*** Opening SOURCE MATERIAL ***
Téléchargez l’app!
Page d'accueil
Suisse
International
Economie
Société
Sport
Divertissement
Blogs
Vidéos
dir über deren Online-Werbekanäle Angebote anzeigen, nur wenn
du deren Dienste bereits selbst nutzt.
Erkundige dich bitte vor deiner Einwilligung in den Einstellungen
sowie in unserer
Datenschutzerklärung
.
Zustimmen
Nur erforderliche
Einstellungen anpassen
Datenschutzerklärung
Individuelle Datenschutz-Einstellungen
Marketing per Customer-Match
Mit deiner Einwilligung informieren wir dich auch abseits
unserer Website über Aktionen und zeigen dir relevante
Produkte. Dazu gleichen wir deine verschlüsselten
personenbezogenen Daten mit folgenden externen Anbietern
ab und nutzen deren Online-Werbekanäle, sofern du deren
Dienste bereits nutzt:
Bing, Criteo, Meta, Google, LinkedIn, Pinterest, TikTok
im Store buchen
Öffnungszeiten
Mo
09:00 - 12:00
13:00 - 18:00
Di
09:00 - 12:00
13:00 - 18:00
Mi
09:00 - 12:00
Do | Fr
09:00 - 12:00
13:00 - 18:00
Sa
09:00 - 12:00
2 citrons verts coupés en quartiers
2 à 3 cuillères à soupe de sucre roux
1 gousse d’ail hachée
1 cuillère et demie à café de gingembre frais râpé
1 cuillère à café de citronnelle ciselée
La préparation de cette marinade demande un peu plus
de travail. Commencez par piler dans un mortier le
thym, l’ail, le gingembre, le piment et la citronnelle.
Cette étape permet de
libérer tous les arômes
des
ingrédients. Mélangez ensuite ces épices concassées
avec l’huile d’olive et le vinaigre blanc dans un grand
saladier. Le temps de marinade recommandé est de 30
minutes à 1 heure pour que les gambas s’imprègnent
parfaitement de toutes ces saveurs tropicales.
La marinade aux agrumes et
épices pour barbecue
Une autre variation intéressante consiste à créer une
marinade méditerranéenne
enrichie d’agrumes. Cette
*** Closing SOURCE MATERIAL ***
*** Opening SOURCE MATERIAL ***
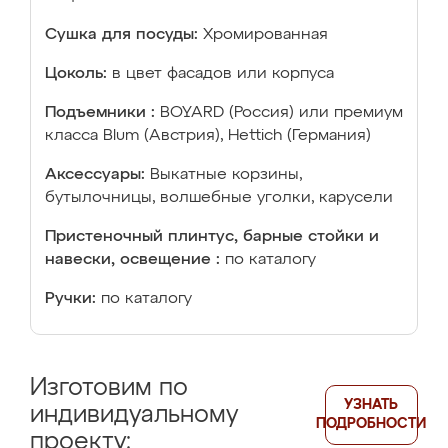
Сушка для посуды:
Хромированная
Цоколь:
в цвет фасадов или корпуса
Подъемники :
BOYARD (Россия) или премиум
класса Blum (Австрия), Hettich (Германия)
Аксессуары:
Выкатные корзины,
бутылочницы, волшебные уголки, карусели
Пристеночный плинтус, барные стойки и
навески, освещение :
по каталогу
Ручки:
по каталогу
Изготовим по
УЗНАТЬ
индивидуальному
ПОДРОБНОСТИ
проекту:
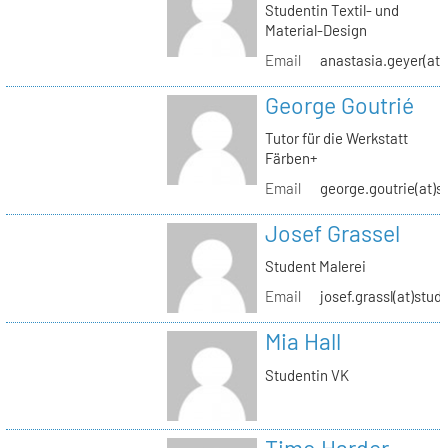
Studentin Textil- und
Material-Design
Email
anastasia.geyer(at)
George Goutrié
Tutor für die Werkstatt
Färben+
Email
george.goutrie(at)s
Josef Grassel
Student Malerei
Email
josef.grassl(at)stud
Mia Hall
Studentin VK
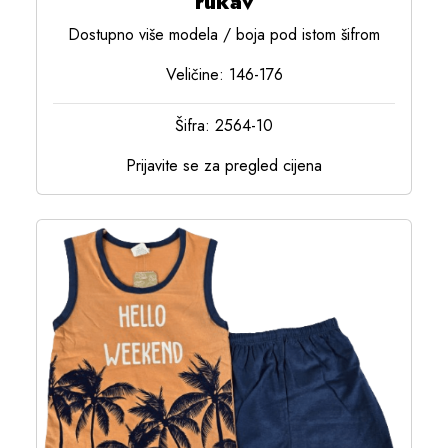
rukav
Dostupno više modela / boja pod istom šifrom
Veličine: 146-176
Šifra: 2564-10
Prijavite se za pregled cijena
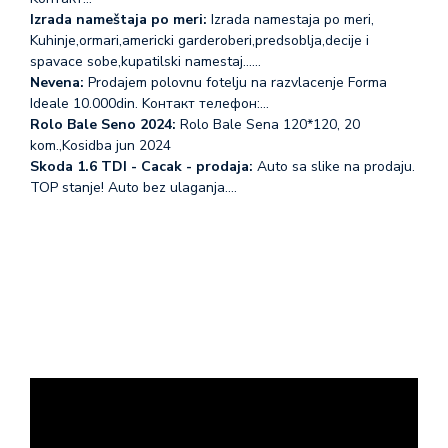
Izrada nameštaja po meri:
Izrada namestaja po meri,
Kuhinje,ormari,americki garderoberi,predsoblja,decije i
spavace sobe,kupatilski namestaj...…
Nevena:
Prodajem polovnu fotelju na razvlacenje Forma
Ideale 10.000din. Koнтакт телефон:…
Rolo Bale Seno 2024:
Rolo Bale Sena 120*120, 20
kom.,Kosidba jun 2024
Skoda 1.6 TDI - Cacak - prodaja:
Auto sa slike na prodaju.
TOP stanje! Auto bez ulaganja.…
*** Closing SOURCE MATERIAL ***
◆ **WHAT IS NEEDED**: Could you quote the material word for word from the line with "Studentin Textil- und" through the line with "Prijavite se za pregled cijena", including both of those lines but leaving the pictures out?

◆ **ANSWER AREA**:
Studentin Textil- und
Material-Design
Email
anastasia.geyer(at)
George Goutrié
Tutor für die Werkstatt
Färben+
Email
george.goutrie(at)s
Josef Grassel
Student Malerei
Email
josef.grassl(at)stud
Mia Hall
Studentin VK
rukav
Dostupno više modela / boja pod istom šifrom
Veličine: 146-176
Šifra: 2564-10
Prijavite se za pregled cijena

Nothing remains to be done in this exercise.